Blog
Jul 19

Help! John Lennon’s cri de couer

Help!

19ab822c 5e07 c945 1809 d1f1f6ed02d7
 

Dear family of patients,

On this summer day July 19, 1965 – 56 years ago, the Beatles released the single “Help!” (now ranked at number 29 on the Rolling Stone’s 500 Greatest Songs of All Time.) I remember listening to it over and over again with my brother in his room on our portable 45 rpm record player.  I also remember wrestling with my brother while listening to the B-side “I’m Down” (OK, I was 12 and my brother was 10.)

I sent you this song as an Earth Day video a few months ago, but looking back, I now feel that the importance of the Earth Day message as well as the accompanying visuals (not to mention my amateur vocals) detracted from simply enjoying the beautiful sound of this arrangement and instrumentation (Bösendorfer Grand piano sample on the Yamaha Clavinova.)
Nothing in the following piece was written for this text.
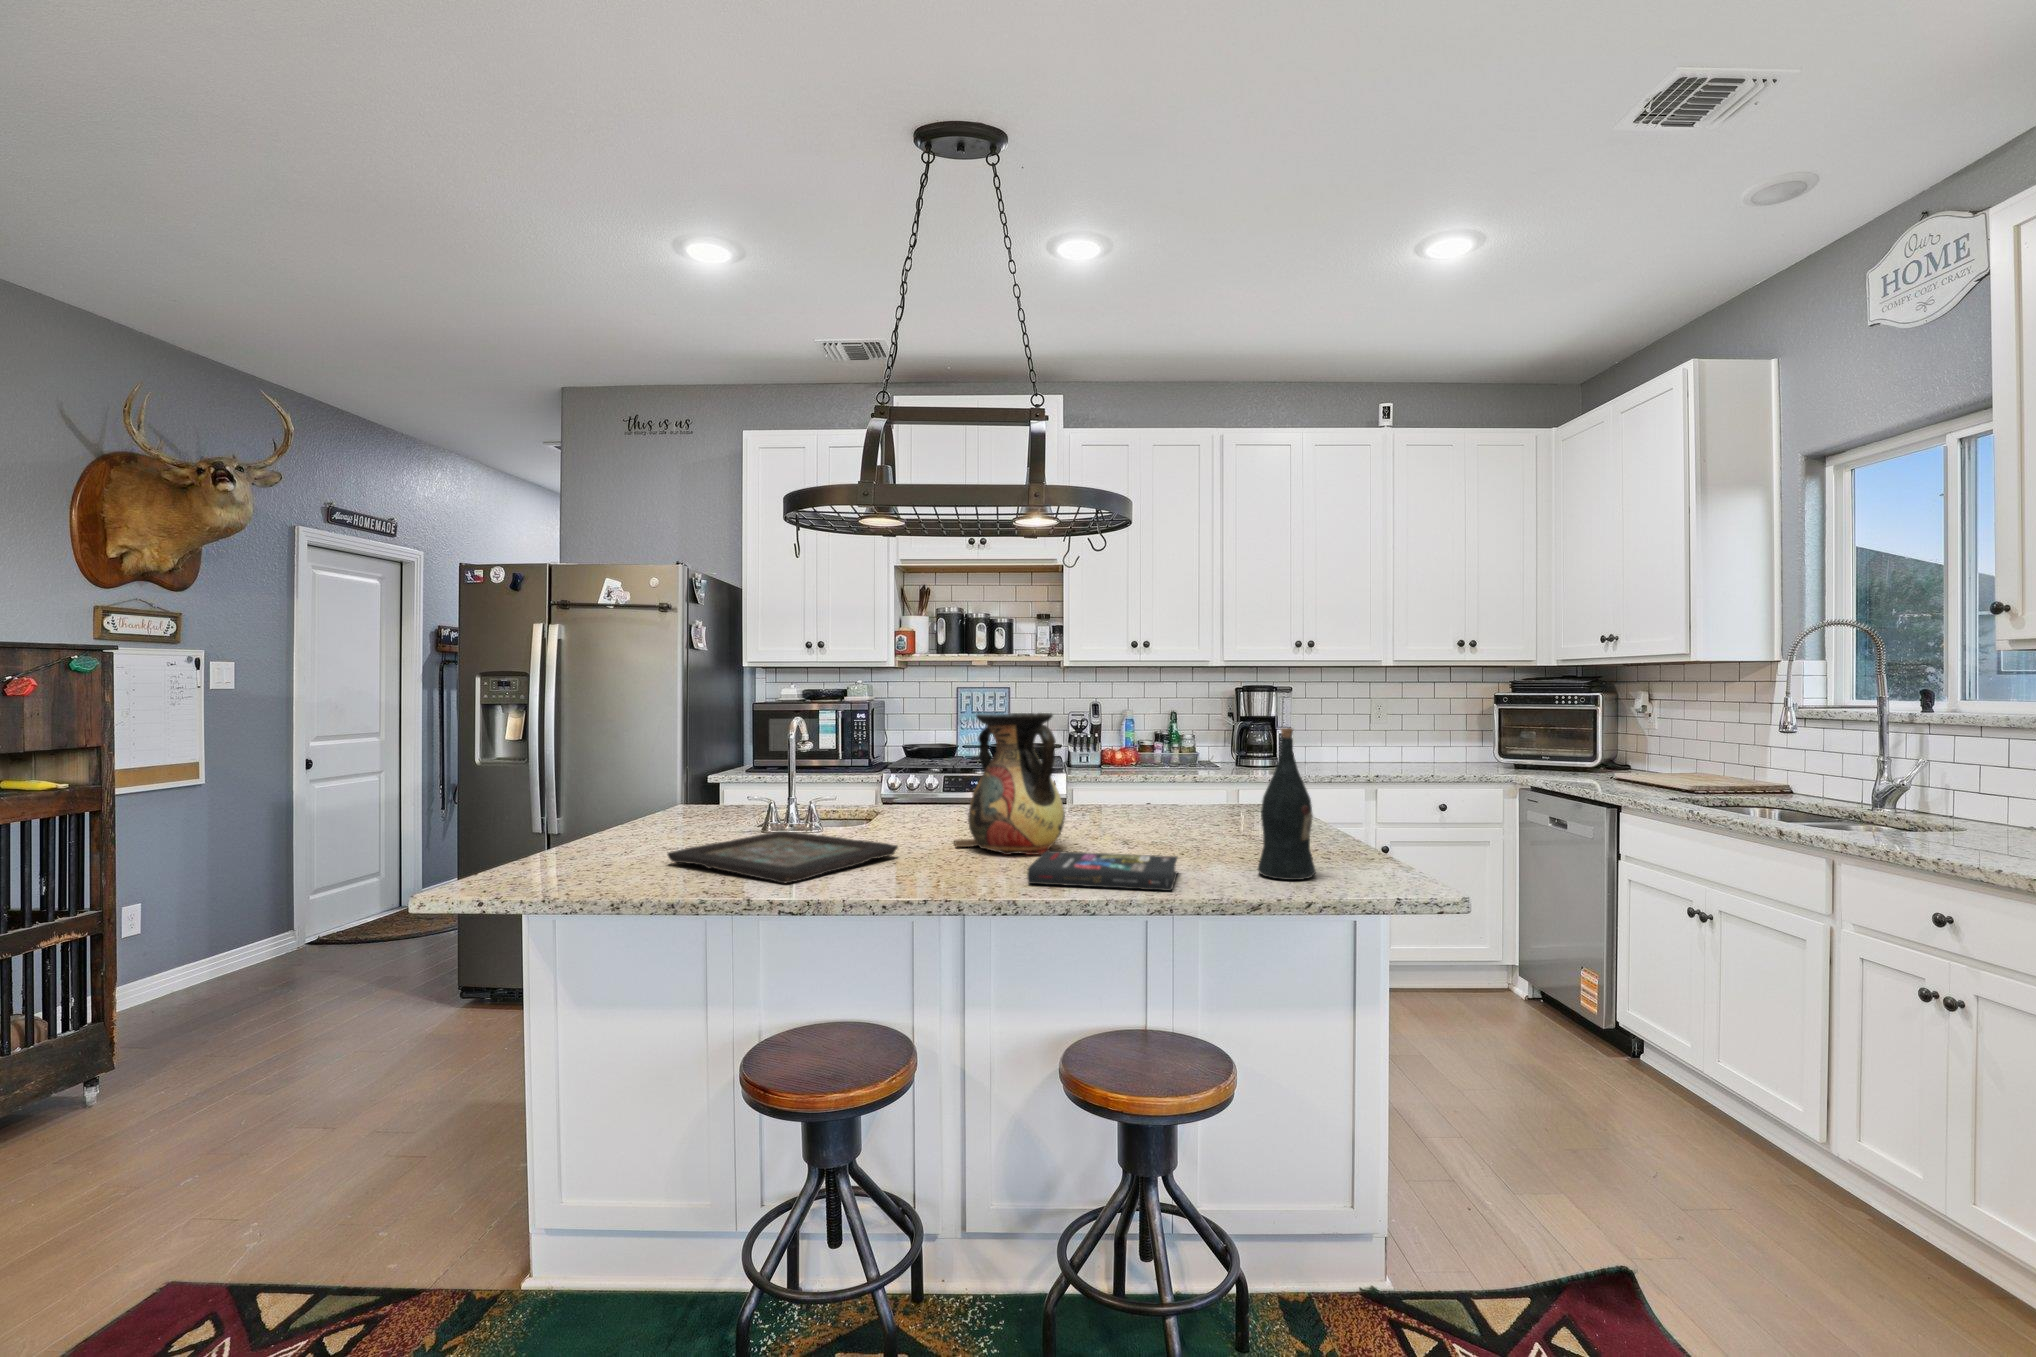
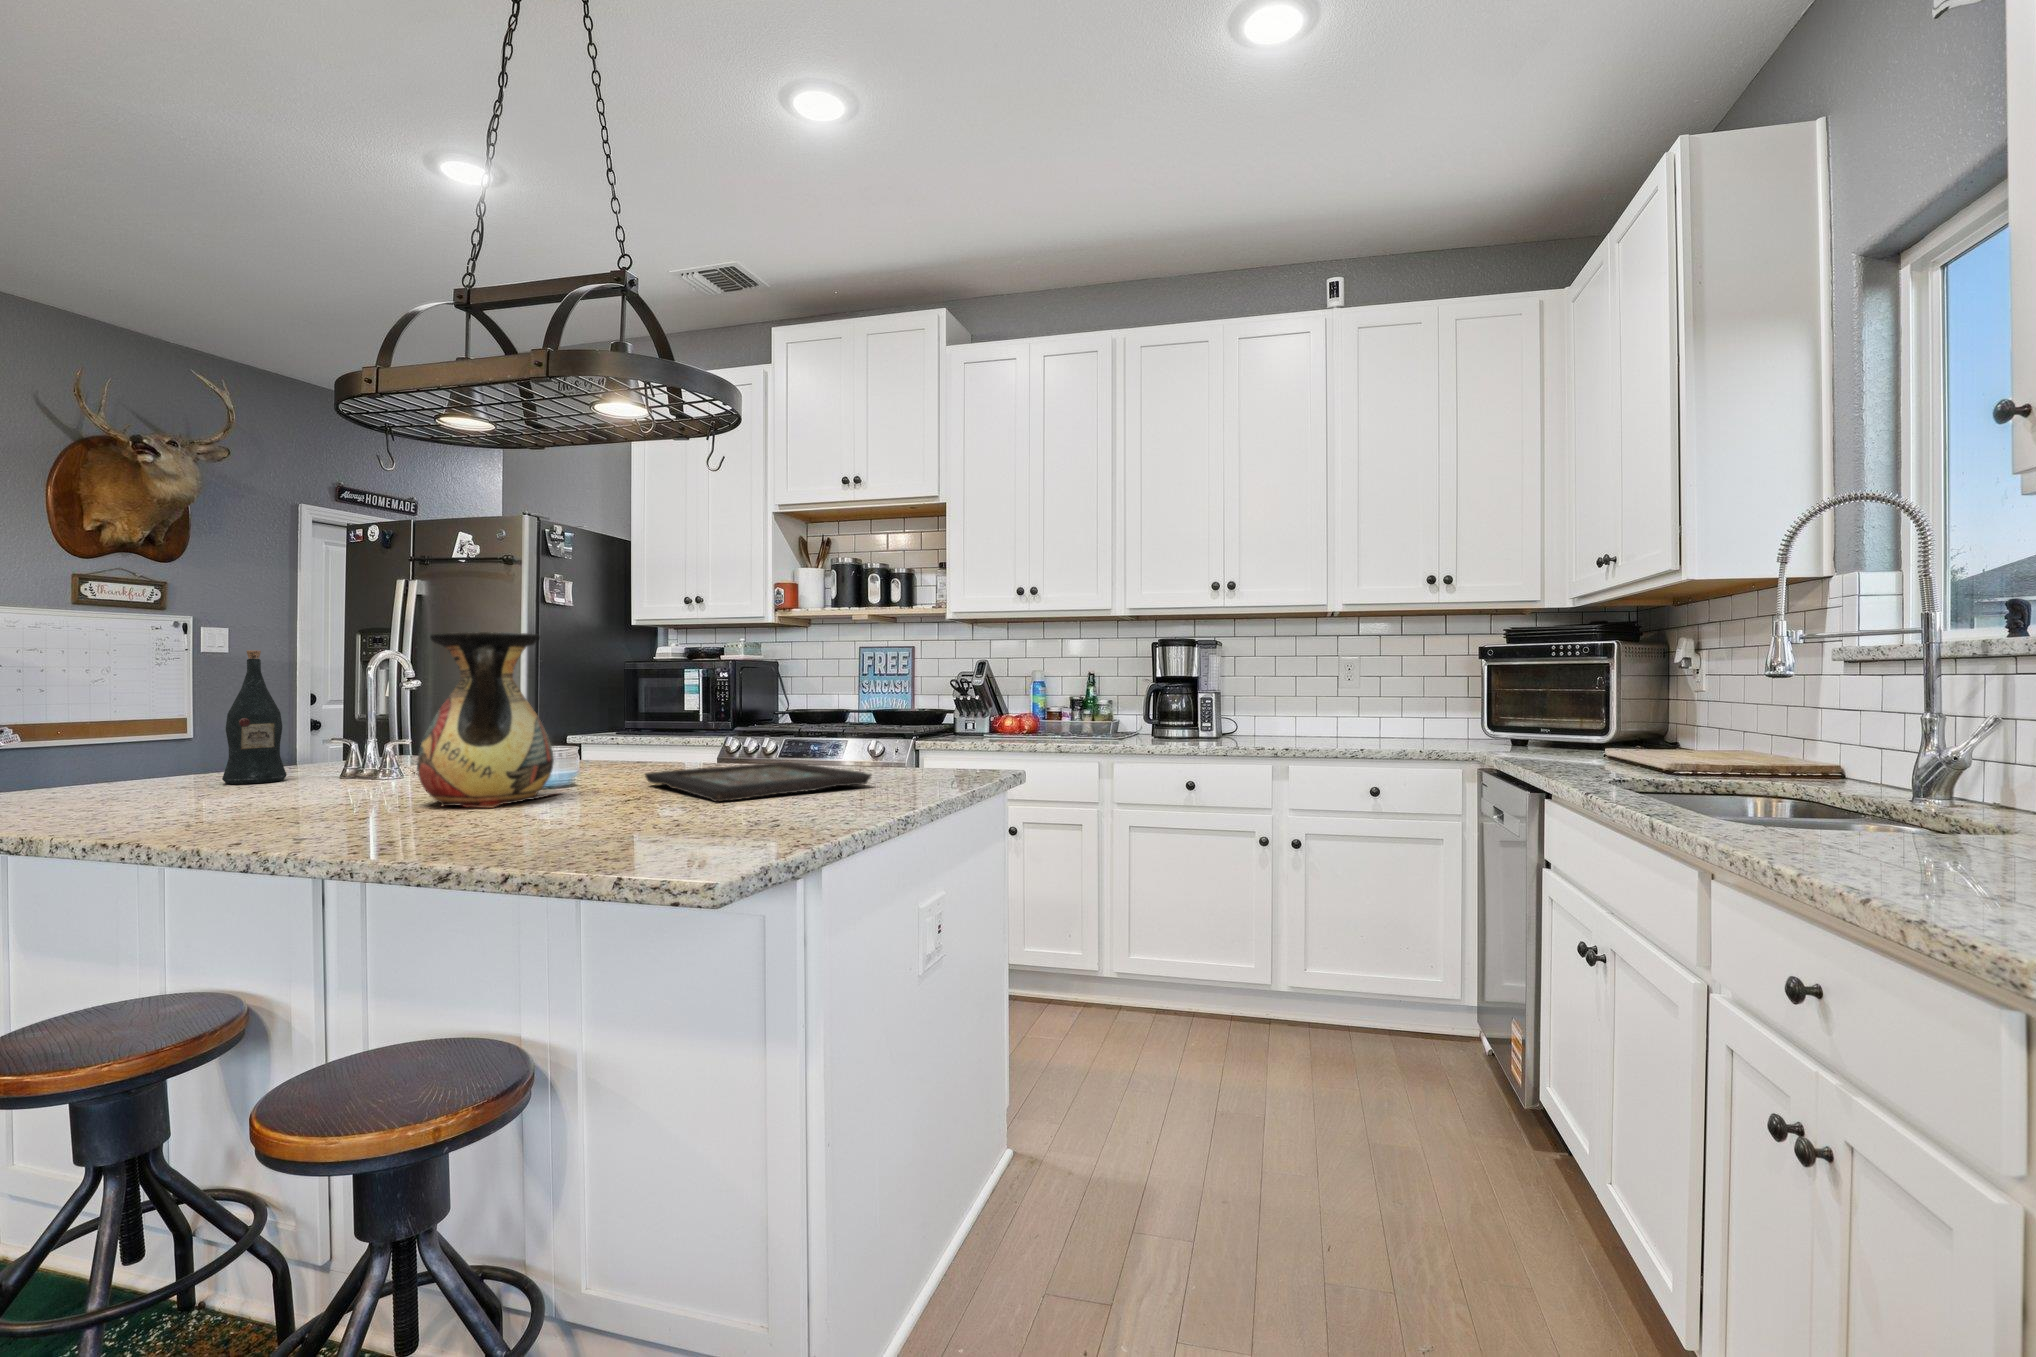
wine bottle: present [1258,728,1316,880] -> present [222,650,287,784]
decorative tray: present [668,831,898,883] -> present [645,762,871,802]
book: present [1027,851,1178,891] -> none [288,799,520,851]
I can’t quite put my finger on it, but the aural quality and chord changes alone, sans lyrics, seem to express all the existential angst of our current global pandemic moment, while improbably being strangely soothing at the same time. Lennon said that Help! was one of his favorite Beatles songs and “one of the only true songs he ever wrote.”

I’ve chosen the accompanying image of ‘The Scream’, by Expressionist artist Edvard Munch to pair with Lennon’s cri de coeur. The agonized face in the painting has become one of the most iconic images in art history, symbolizing the anxiety of the human condition.  It also reminds us that our current moment of ‘societal anxiety’ is by no means limited to recent decades but was present even in 1893 when ‘The Scream’ was painted.

Anyway, finally got that out of my system. Whew!